Em se tratando de paixão de verão, é comum surgir a clássica pergunta: “amor de praia sobe a serra?” Para a universitária Andressa Alves da Silva, 21 anos, a resposta, geralmente, é negativa. “Depende de cada caso, mas acho que a maioria acaba ficando lá embaixo”, brinca. Ela mesma já passou por uma experiência deste tipo. Na adolescência, curtiu um romance durante uma viagem à Praia Grande, litoral paulista. A história não passou de duas semanas, mas o suficiente para deixar boas lembranças, diz Andressa.

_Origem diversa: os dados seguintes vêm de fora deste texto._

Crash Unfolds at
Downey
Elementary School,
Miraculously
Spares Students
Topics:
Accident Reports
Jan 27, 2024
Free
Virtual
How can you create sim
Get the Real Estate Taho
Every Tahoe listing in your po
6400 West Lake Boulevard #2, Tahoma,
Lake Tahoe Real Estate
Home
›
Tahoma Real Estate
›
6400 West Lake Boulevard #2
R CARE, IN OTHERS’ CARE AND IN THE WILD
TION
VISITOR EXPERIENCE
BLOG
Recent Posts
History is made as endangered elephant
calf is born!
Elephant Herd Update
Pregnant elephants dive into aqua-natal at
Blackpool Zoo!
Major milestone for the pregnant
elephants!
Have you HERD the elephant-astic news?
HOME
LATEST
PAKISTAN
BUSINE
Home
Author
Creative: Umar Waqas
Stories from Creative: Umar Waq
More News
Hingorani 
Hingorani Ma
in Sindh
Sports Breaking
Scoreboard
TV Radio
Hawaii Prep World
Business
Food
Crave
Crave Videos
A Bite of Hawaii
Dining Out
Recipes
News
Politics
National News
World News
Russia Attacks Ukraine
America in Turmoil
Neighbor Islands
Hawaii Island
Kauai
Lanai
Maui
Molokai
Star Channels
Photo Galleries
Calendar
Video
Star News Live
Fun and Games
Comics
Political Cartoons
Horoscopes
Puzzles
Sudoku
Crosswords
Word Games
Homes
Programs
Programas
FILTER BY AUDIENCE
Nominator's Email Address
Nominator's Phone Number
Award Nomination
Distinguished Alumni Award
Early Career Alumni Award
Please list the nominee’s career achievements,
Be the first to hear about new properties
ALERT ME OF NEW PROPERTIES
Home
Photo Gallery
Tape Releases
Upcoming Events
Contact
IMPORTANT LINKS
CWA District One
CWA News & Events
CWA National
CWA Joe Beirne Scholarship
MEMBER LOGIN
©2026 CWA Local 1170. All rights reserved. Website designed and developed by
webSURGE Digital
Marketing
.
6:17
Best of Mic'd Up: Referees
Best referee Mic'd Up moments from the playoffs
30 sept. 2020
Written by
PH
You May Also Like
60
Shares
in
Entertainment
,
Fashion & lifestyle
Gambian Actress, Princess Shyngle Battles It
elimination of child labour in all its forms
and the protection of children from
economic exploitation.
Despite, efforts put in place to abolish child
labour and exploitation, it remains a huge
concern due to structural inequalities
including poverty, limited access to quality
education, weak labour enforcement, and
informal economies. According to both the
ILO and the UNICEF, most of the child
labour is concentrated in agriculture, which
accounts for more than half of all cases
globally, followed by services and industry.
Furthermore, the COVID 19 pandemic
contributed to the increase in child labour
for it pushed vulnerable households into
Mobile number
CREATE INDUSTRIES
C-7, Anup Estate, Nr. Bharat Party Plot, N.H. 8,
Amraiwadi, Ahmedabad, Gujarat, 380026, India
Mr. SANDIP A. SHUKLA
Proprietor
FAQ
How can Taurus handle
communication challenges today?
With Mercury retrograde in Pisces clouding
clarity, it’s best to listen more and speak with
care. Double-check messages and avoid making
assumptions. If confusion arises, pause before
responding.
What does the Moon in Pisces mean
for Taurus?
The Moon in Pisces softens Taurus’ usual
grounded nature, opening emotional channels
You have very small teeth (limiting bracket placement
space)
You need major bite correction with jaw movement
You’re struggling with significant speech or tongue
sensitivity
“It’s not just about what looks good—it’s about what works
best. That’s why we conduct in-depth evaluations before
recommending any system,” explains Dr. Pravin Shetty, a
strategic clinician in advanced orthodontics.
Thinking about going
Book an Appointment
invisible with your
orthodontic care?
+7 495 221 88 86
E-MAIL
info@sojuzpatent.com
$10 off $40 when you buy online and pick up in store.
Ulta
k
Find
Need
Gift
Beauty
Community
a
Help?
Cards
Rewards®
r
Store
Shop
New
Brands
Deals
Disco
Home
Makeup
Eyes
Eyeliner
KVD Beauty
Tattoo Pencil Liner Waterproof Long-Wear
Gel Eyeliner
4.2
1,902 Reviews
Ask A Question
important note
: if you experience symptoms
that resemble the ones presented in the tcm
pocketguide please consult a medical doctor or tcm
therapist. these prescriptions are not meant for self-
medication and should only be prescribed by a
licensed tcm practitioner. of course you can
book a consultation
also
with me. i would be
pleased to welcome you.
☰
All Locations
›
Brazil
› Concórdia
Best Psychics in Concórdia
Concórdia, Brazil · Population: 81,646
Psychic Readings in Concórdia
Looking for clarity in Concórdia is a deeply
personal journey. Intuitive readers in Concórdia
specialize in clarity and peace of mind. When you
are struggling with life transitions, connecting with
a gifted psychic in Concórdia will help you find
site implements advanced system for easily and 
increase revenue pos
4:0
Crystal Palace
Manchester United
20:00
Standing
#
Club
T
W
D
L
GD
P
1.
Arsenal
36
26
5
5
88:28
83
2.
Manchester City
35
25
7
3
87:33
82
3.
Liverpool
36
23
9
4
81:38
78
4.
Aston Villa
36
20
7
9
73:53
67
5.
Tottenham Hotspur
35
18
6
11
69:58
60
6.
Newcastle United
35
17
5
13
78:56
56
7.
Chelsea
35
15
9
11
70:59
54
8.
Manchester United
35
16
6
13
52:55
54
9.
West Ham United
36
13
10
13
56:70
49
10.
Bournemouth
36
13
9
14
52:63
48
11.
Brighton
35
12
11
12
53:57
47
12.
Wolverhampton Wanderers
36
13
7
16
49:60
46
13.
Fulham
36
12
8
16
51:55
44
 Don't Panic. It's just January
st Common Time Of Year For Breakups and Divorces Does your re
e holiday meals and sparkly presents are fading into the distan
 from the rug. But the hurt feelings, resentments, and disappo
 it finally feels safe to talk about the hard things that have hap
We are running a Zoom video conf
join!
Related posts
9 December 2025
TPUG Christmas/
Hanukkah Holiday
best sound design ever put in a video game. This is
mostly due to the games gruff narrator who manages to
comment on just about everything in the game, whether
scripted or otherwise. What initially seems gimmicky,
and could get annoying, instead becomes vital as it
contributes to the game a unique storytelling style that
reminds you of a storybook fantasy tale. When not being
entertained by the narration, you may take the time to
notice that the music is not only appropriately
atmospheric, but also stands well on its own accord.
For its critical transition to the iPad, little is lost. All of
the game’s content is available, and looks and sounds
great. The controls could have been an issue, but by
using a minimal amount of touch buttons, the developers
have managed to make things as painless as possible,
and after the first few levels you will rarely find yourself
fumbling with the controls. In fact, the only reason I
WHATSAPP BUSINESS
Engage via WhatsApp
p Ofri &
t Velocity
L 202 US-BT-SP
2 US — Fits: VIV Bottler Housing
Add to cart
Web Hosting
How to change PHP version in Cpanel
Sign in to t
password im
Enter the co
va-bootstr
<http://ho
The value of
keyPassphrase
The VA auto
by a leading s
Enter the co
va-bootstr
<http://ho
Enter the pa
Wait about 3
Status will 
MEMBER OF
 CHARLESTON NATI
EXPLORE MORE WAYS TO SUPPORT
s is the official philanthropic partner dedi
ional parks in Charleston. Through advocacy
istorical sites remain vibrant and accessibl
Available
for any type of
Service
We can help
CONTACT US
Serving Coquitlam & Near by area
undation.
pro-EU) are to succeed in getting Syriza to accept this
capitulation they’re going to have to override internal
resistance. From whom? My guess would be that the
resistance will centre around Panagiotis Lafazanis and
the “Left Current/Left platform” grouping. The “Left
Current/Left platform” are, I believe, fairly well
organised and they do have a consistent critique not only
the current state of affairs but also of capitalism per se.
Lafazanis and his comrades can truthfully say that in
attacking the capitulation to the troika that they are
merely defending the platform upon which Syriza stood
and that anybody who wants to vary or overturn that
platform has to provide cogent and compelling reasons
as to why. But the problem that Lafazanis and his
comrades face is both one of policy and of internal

“O cenário férias, sol e mar ajuda bastante. O tempo que ficamos juntos foi bom, mas quando termina, cada um retoma suas atividades”, diz a universitária. Segundo ela, entre as razões que dificultam o namoro ou um relacionamento mais sério, se destacam a dificuldade para conhecer a outra pessoa bem em um curto espaço de tempo ou devido a distância geográfica. Mas o contato, em diversos casos, permanece via Internet. “A última vez que falei com a pessoa que conheci na praia foi no ano passado, mas ele está casado e mora em outro país. É uma experiência positiva porque além do amor de verão, é possível um amigo que acaba fazendo parte de sua vida”, pontua.